No forro da capela, foram encontrados um carregador e nove cartuchos para fuzil, 136 papelotes de cocaína, 64 de pasta da mesma droga e torrões de pedras de crack. O esconderijo foi revelado por uma denúncia anônima.

O padre foi levado para o 73º DP (Jaçanã) para prestar depoimento e depois foi liberado. A investigação policial o inocentou de qualquer suspeita. Mas ele ainda não se esqueceu do episódio.

"Foi uma traição tremenda que também causou uma apatia tremenda. A comunidade [religiosa] não foi mais a mesma", definiu Santos. "Eu fiz de tudo para reintegrá-los [os traficantes] e, de repente, eles vêm esconder droga na minha casa? Puxa vida. Você trabalha dez anos por aquele povo e, de repente, vem um fato como esse. A própria comunidade começou a repensar o trabalho que ela fazia", desabafa o religioso.
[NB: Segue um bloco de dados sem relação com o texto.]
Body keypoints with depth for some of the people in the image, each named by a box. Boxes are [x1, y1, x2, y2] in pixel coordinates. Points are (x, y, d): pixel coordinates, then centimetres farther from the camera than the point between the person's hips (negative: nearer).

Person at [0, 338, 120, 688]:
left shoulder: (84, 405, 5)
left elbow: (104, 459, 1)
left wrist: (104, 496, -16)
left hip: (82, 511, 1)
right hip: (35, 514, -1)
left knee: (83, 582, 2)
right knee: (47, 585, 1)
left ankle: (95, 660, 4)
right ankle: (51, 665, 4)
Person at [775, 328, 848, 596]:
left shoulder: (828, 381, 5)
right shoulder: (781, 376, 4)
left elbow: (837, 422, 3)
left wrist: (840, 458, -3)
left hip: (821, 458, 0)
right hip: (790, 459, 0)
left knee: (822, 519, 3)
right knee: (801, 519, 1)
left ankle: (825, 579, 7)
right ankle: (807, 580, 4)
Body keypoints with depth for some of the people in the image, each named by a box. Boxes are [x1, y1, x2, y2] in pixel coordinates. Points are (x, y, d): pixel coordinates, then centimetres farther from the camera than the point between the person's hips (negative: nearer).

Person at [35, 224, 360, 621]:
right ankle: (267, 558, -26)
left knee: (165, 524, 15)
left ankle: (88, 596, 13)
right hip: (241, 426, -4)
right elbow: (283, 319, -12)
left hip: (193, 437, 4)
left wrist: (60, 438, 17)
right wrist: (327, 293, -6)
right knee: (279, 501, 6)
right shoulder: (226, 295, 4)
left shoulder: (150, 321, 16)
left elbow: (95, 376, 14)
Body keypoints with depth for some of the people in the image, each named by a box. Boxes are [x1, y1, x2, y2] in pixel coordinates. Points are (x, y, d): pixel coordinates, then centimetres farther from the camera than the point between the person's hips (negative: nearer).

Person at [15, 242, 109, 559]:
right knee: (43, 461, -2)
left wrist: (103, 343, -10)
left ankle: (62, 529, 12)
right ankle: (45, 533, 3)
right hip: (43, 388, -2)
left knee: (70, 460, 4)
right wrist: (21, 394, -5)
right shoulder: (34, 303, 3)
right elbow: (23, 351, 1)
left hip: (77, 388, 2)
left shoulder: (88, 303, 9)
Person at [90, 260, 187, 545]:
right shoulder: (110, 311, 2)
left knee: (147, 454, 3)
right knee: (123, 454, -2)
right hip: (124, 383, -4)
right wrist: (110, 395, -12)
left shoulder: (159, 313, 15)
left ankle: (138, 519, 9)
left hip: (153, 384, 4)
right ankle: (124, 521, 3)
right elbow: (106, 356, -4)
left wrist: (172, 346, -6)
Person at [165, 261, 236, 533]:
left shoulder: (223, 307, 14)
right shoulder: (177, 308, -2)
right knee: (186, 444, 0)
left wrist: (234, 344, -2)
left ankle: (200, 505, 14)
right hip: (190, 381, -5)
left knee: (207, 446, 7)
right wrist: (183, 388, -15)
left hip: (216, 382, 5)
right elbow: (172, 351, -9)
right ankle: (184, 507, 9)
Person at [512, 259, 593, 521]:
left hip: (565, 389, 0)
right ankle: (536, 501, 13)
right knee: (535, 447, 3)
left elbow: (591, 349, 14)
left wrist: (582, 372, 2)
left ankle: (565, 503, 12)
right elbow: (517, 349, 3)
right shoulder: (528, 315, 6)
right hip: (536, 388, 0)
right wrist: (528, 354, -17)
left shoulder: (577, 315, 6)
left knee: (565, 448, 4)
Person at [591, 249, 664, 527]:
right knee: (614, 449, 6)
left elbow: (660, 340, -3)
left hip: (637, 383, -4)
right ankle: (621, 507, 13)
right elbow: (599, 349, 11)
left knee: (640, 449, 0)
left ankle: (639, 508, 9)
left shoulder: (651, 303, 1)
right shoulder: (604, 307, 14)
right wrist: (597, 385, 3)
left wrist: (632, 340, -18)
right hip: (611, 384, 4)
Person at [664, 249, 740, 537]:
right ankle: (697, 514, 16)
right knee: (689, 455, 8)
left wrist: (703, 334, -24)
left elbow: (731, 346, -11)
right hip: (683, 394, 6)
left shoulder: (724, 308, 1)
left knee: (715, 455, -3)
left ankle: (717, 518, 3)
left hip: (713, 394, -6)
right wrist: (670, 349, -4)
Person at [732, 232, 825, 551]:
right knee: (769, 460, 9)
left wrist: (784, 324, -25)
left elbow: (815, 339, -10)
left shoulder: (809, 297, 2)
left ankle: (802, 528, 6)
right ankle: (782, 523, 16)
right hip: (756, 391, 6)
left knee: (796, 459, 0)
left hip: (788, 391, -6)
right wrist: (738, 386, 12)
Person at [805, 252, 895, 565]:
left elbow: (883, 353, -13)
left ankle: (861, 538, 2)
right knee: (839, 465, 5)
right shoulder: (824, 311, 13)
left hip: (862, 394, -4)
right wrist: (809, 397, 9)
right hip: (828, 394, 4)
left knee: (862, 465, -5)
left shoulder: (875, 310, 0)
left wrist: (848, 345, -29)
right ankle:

Ele afirma que se sentiu traído principalmente por causa dos dez anos que dedicou à comunidade. Nesse período, implantou cursos de alfabetização de adultos e de informática e passou a distribuir cestas básicas.

Benção

"Depois do caso, eu olhava o teto e pensava: 'aqui eu dava a benção e em cima tinha droga'. Eu me sentia com raiva por causa do sentimento de impotência de saber que, se fizesse alguma coisa, iria colocar a minha vida em jogo", afirma o padre.

Santos diz que se sentiu humilhado ao ser levado para a delegacia, mesmo sendo apenas para prestar esclarecimentos. "Justamente eu, que sempre critiquei os traficantes em meus sermões, apesar de eles estarem presentes", lembrou.

Em suas falas, ele costumava sempre repetir que ali a vida valia R$ 2 --valor de uma dívida pela qual um adolescente foi assassinado por outro traficante anos atrás. "Tentava, com isso, dar consciência do valor da vida."

Apesar das críticas, Santos diz que nunca recebeu ameaças de morte dos traficantes. Ele também não acredita que tenha sido vítima de retaliação.

Segundo o religioso, traficantes da localidade mandaram avisar, por intermédio de moradores, que o forro da capela foi usado como esconderijo por um traficante que chegara há pouco na favela próxima e que já tinha abandonado o bairro porque poderia ser morto. A denúncia anônima teria partido de um traficante rival.

O padre deixou a comunidade nove meses depois. Os cursos continuam, mas a participação diminuiu com a saída de Santos. Apesar da experiência, ele disse que não se sente derrotado.

"Hoje eu entendo melhor as questões sociais que levam ao tráfico e, de uma outra maneira [ele não deve voltar àquela paróquia], vou continuar combatendo esse tipo de crime, se Deus quiser", afirmou o padre.